The impact of nuts on other health concerns like cancer risk is less certain. Two studies link regular consumption of nuts, seeds and beans with lower risk of prostate cancer. One small study shows the same link with lower risk of uterine cancer. Laboratory research has identified at least five natural phytochemicals in nuts that seem to offer protection against cancer development, although much remains to be learned about this process.
Regularly eating small amounts of nuts is enough to reap any benefits without taking on too big a calorie load. Researchers recommend using nuts to replace calories from foods high in saturated fat (like high-fat and processed meats) and refined grain products (especially chips and bakery goods loaded with trans fat). Add some nuts to your salad instead of croutons, spread peanut butter on your toast or bagel instead of cream cheese or butter, and snack on a small handful of nuts instead of chips or a candy bar.
Portion control is crucial if nuts are added as a health-wise part of your diet. Adding a handful of nuts to salads or stir-fries is easy, but snacking on nuts is trickier. The protein content and concentrated calories in nuts, even in small amounts, can satisfy hunger for quite some time.

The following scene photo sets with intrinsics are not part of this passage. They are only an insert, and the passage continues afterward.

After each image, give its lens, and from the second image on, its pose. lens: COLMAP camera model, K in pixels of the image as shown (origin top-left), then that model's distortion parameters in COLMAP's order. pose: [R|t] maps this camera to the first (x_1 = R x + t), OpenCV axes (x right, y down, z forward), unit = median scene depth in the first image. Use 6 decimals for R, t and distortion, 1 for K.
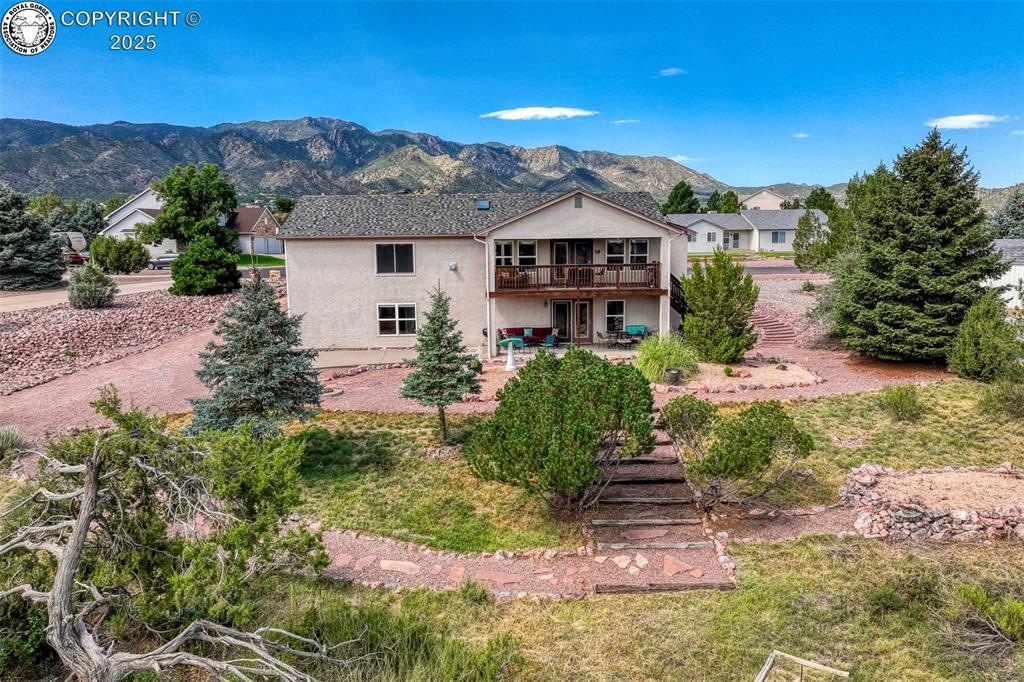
lens RADIAL K [[731.2, 0, 512.0], [0, 731.2, 341.0], [0, 0, 1]] dist [0.005200, 0.009462]
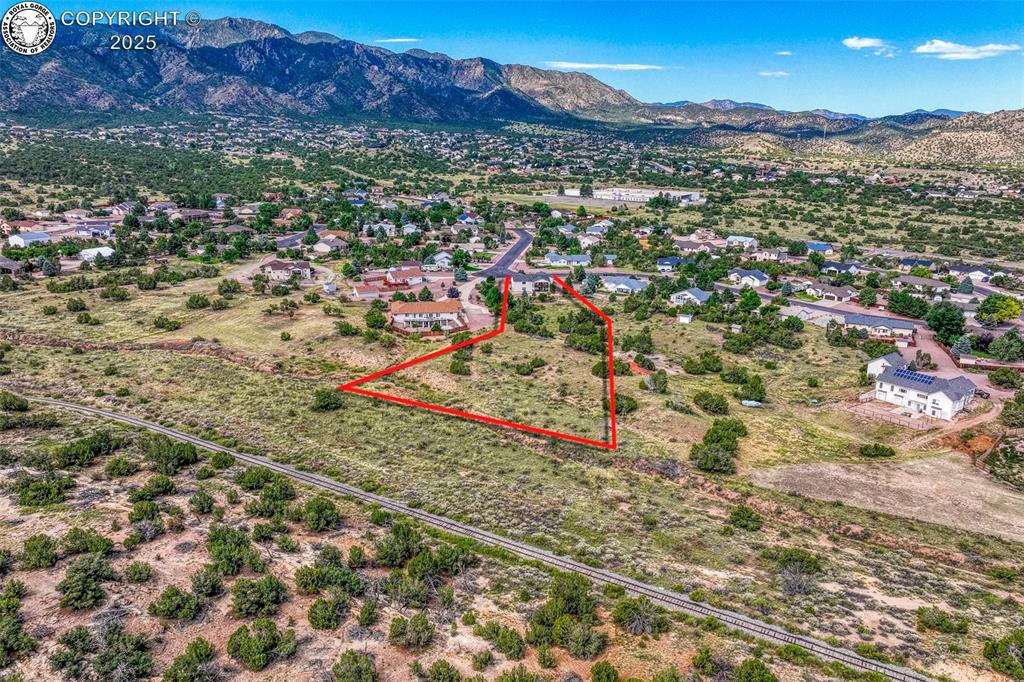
lens RADIAL K [[718.8, 0, 516.4], [0, 718.8, 337.7], [0, 0, 1]] dist [-0.005048, 0.023557]
pose [[0.993419, -0.006405, 0.114356, -0.973772], [-0.007950, 0.992171, 0.124637, -0.413866], [-0.114259, -0.124726, 0.985590, -6.189540]]
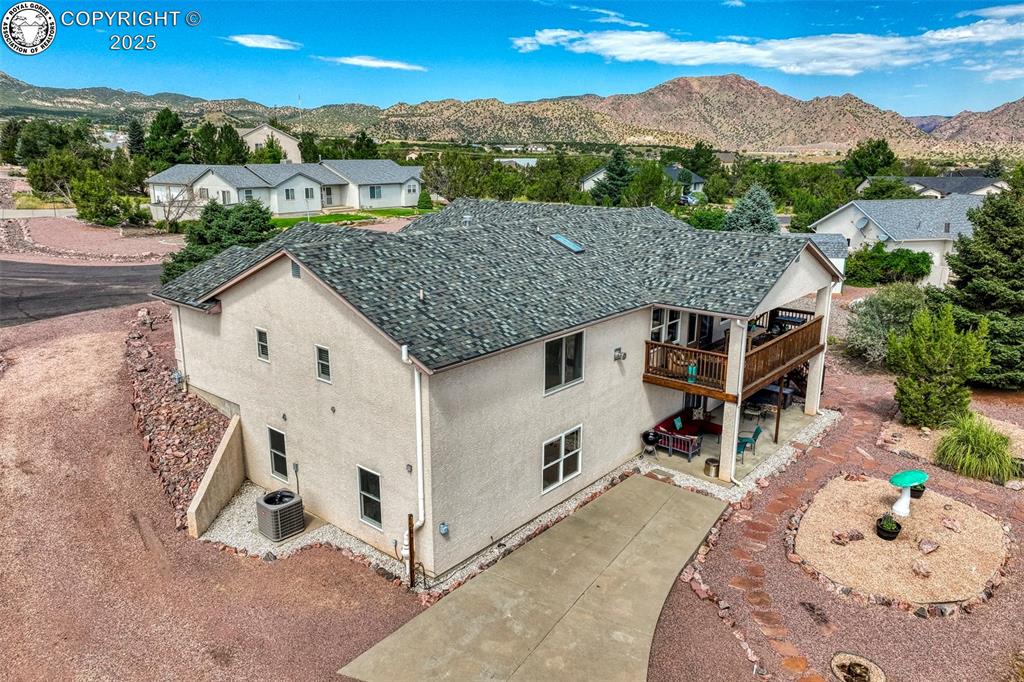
lens RADIAL K [[718.8, 0, 516.4], [0, 718.8, 337.7], [0, 0, 1]] dist [-0.005048, 0.023557]
pose [[0.655121, -0.172913, 0.735471, -0.407600], [0.086681, 0.984232, 0.154187, -0.150211], [-0.750535, -0.037260, 0.659780, 0.438394]]
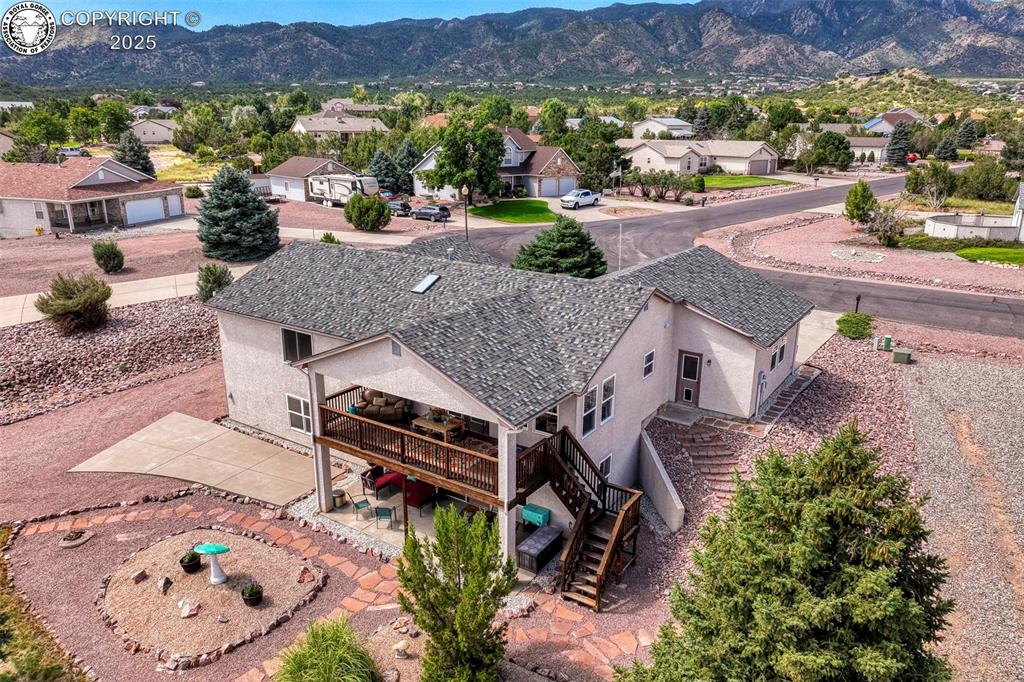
lens RADIAL K [[718.8, 0, 516.4], [0, 718.8, 337.7], [0, 0, 1]] dist [-0.005048, 0.023557]
pose [[0.821713, 0.182928, -0.539746, 0.331150], [-0.095850, 0.977954, 0.185521, -0.203586], [0.561784, -0.100710, 0.821131, 0.312012]]
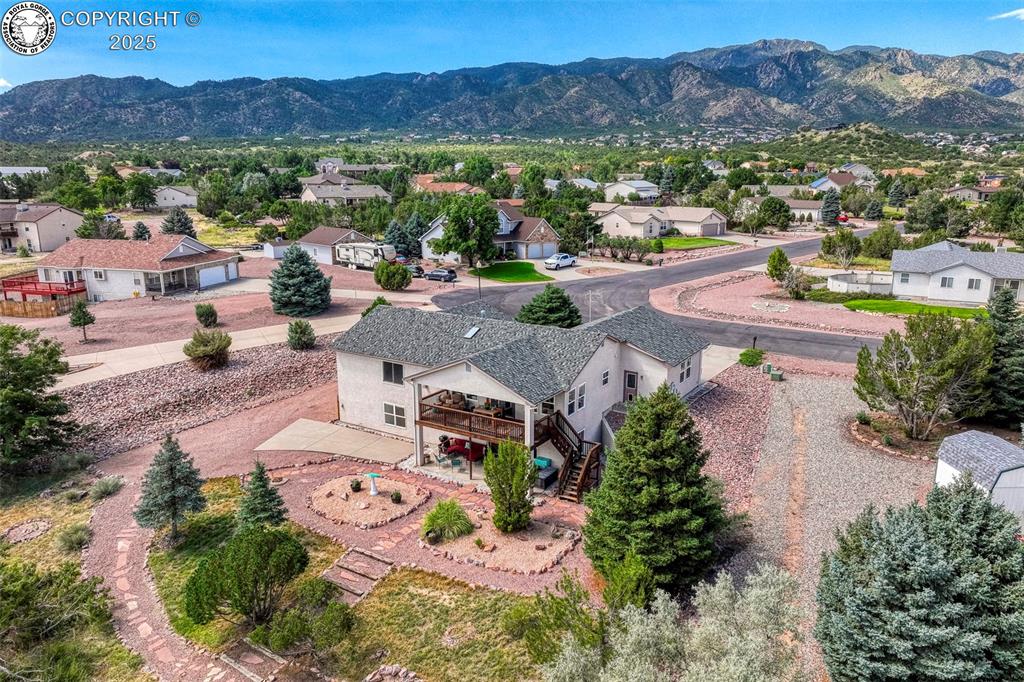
lens RADIAL K [[718.8, 0, 516.4], [0, 718.8, 337.7], [0, 0, 1]] dist [-0.005048, 0.023557]
pose [[0.838715, 0.137626, -0.526893, 0.498425], [-0.086566, 0.988930, 0.120514, -0.243897], [0.537647, -0.055465, 0.841344, -0.007409]]
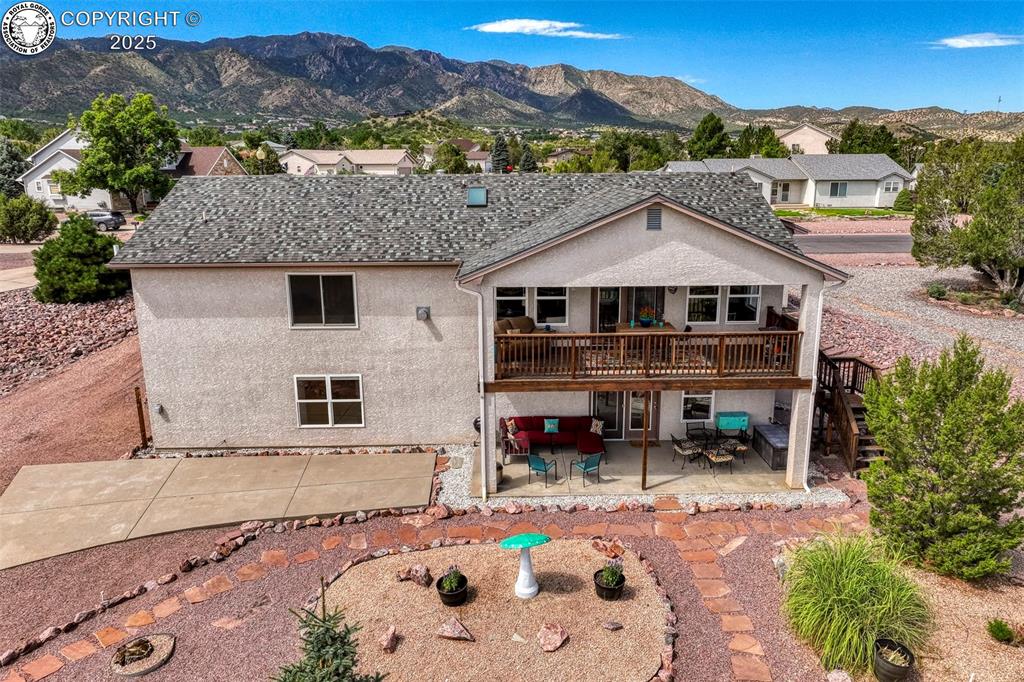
lens RADIAL K [[724.8, 0, 513.7], [0, 724.8, 341.6], [0, 0, 1]] dist [-0.007095, 0.027811]
pose [[0.999970, 0.007740, -0.000547, -0.005686], [-0.007640, 0.994450, 0.104932, -0.095115], [0.001357, -0.104925, 0.994479, 0.288118]]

Put a small portion of nuts into a dish or napkin instead of eating directly out of a large container, or buy the small one-ounce snack packs to help you avoid over-eating.
According to analyses in the Journal of the American Medical Association and other sources, getting the majority of our fat as non-hydrogenated unsaturated fat (like that in nuts) is clearly part of a diet that can significantly lower risk of heart disease. But a diet for lower cancer and heart disease risk is not about adding nuts to an unhealthy diet. The goal is a balanced, mostly plant-based diet with plenty of fruits, vegetables, whole grains, beans – and nuts.